The Board has elected to spend $10 million of their American Rescue Plan Act funding under the revenue loss category, which allows them to spend money on typical government services.
Upgrading local water and sewer services is one area the board is focusing on and it was the main topic of their special meeting on Monday.
The Board of Supervisors held a discussion with Timothy Smith, senior manager with the Horne Group, the consulting firm helping them identify projects that qualify for ARPA funding.
“One of the things that we have to do is make sure that it is a permissible use of funds,” Smith says. “So just being a water project in and of itself does not necessarily mean that it’s permissible.”

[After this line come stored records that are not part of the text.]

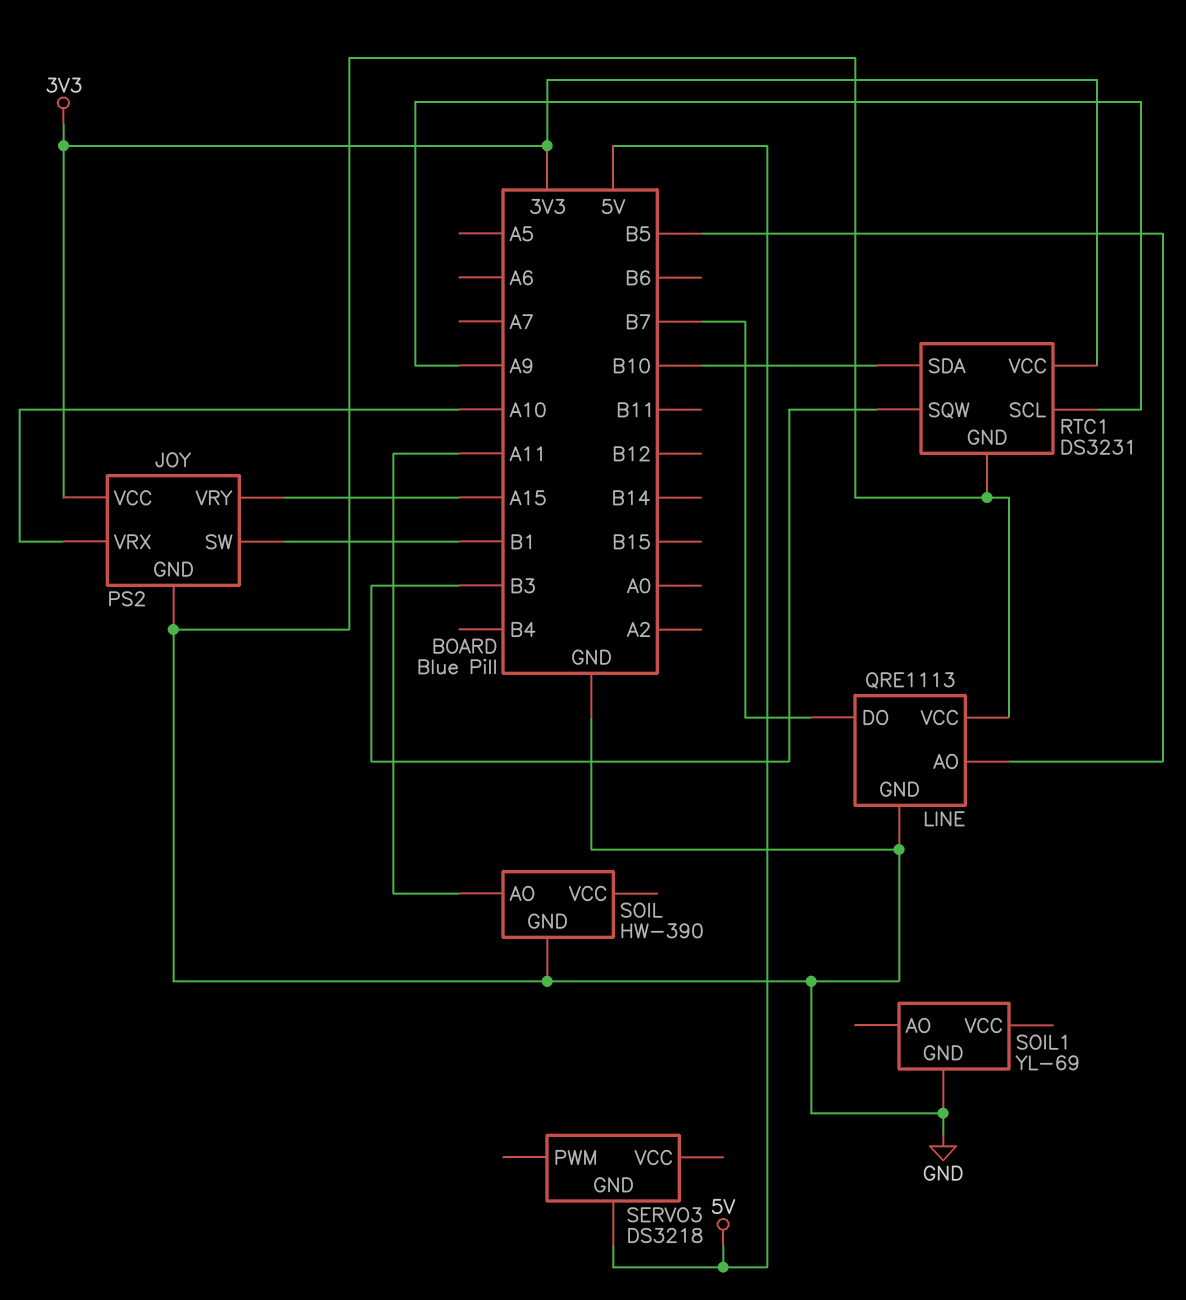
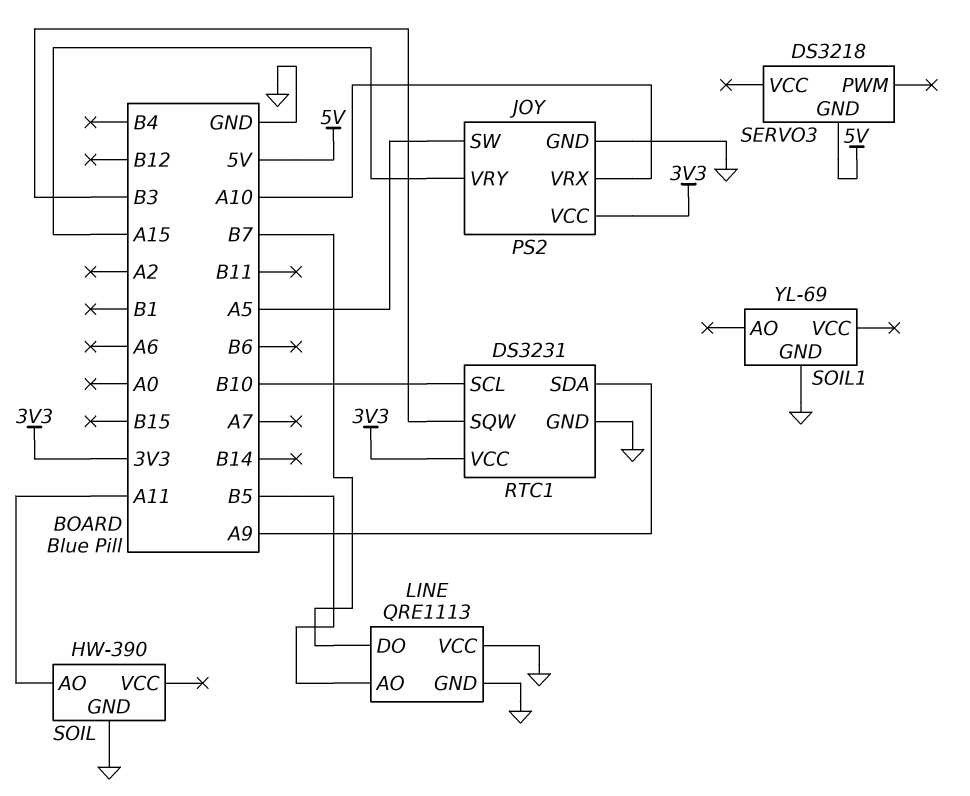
JOY pin SW: B1 -> A5
RTC1 pin SCL: A9 -> B10
RTC1 pin SDA: B10 -> A9

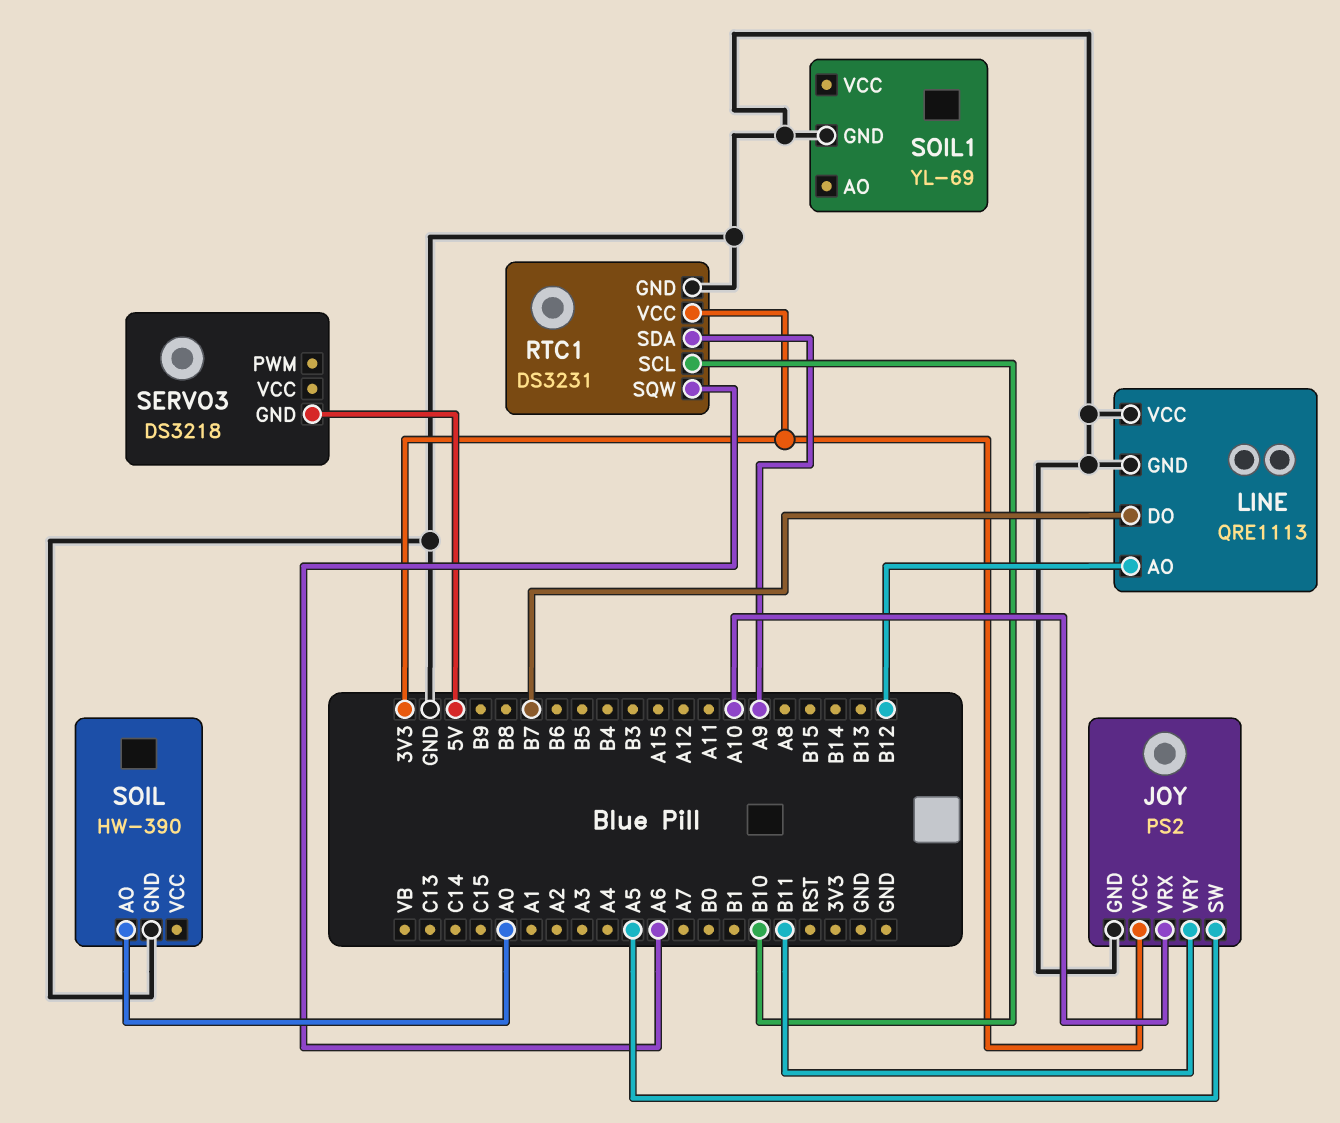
JOY pin VRY: A15 -> B11
LINE pin AO: B5 -> B12
RTC1 pin SQW: B3 -> A6
SOIL pin AO: A11 -> A0

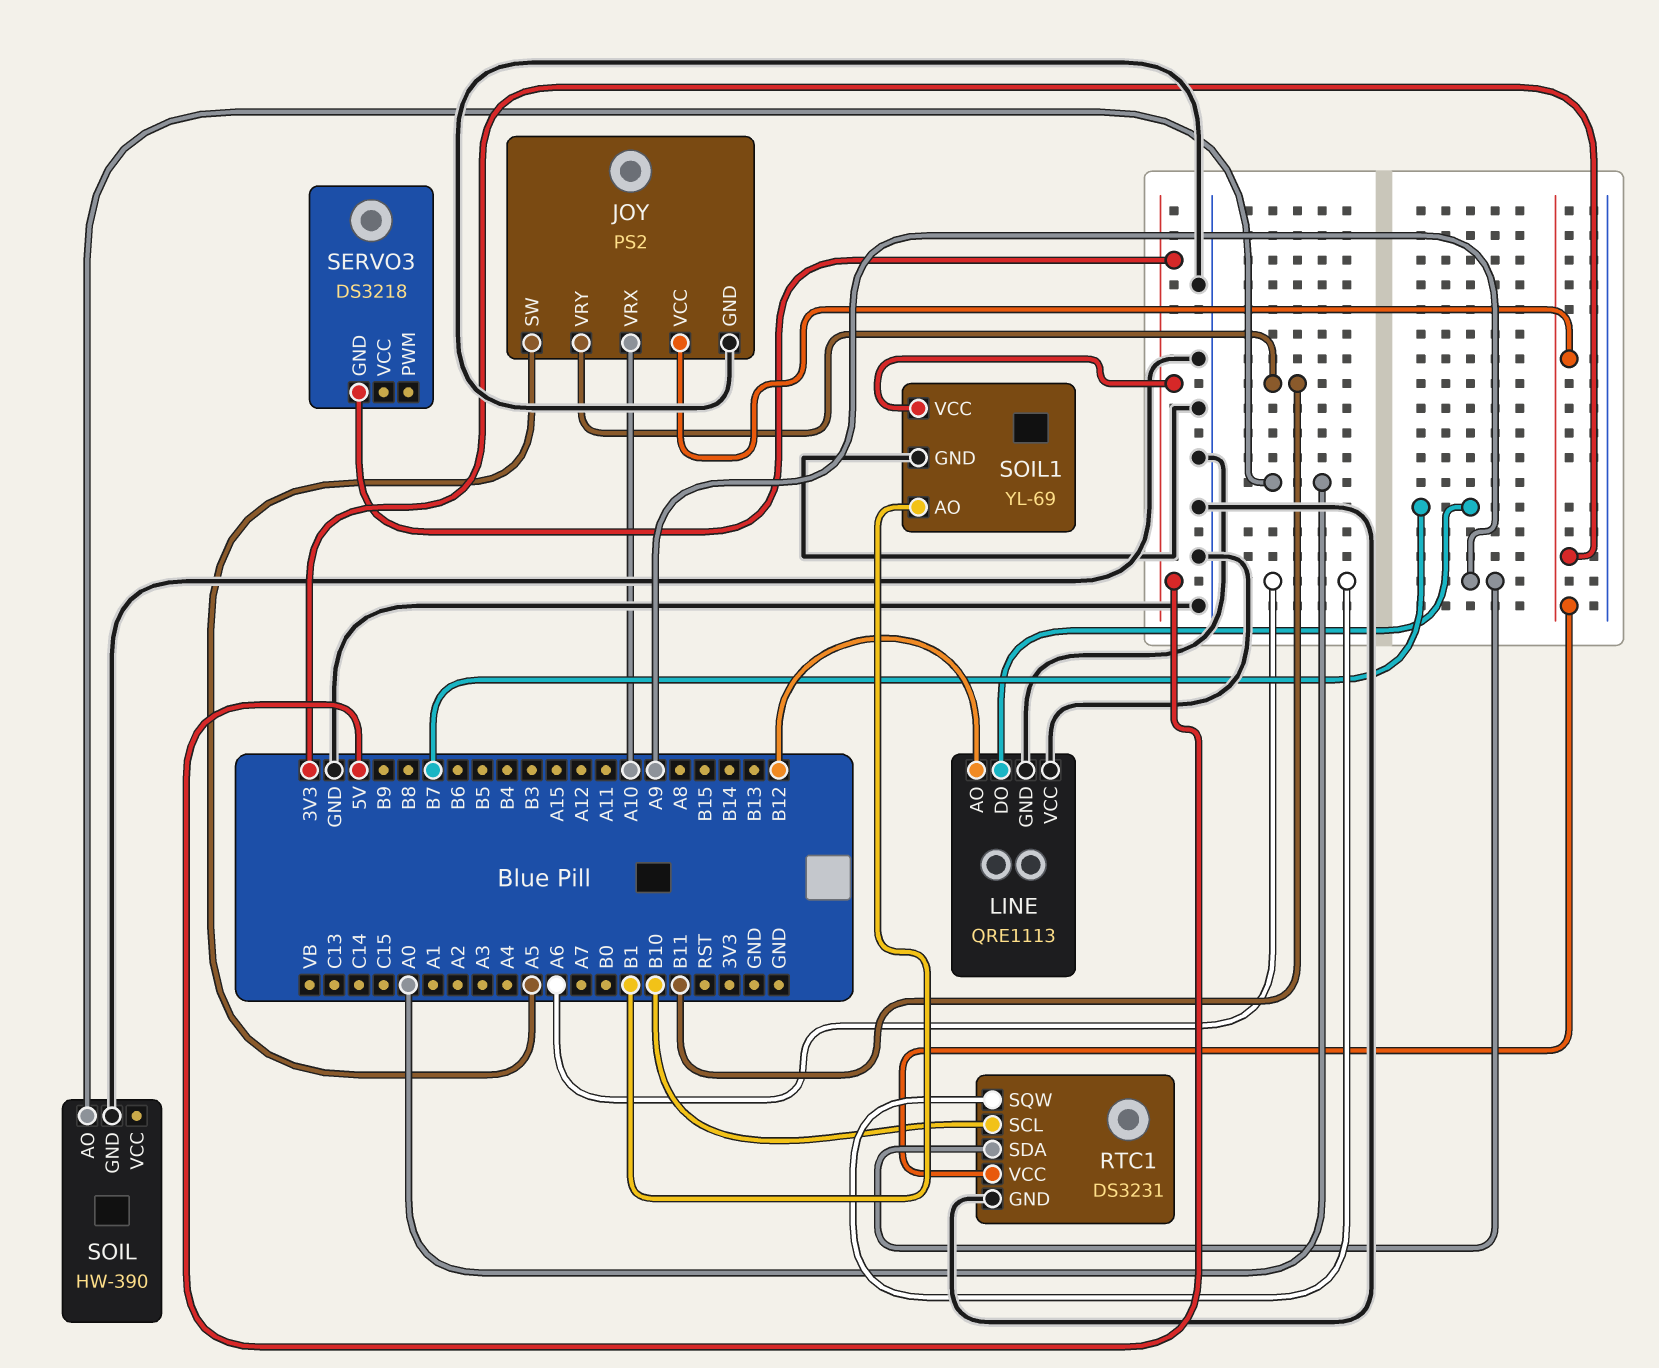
SOIL1 pin AO: none -> B1
SOIL1 pin VCC: none -> 5V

Lowndes County is set to receive a total of $11.3 million in ARPA funding. They received half of that in 2021 and will get the other half during the summer.
The board would like to use some of the roughly $1.3 million of the remaining money to make repairs to the Lowndes County Industrial Development Authority’s water treatment plants.
“We have our own water sewer treatment plants out there that provide water to most of the industrial park,” says board president and District 2 Supervisor Trip Hairston. “And therefore, there’s rehab that needs to be done. The first cost estimates to $930,000.”
Board members say they also want to use ARPA money to improve rural water system associations, something the county normally doesn’t have the authority to do.
“We’re going to develop some sort of survey, see how shovel-ready those projects are, who’s impacted, the demographics that are impacted,” Hairston says.
Hairston says they have received nearly $14 million worth of project requests from towns that include Caledonia and Columbus.
“The Mississippi Legislature has done a good job of trying to make sure that the money will go to, in many respects, just traditionally disadvantaged communities,” Smith says.
Hairston says that using the ARPA funds in this way allows them to invest in the present and future of Lowndes County.
“If you can expand a rural water association, that expands water,” he says. “You’re looking at growth and you’re looking at residential growth in Lowndes County. That’s important for our future to have growth.”
Hairston says the board has already started asking for bids on the water treatment plant project, which they will proceed with regardless of ARPA involvement.
Plans for ARPA funded projects must be made by December of 2024, and the money has to be spent by September 30th 2026.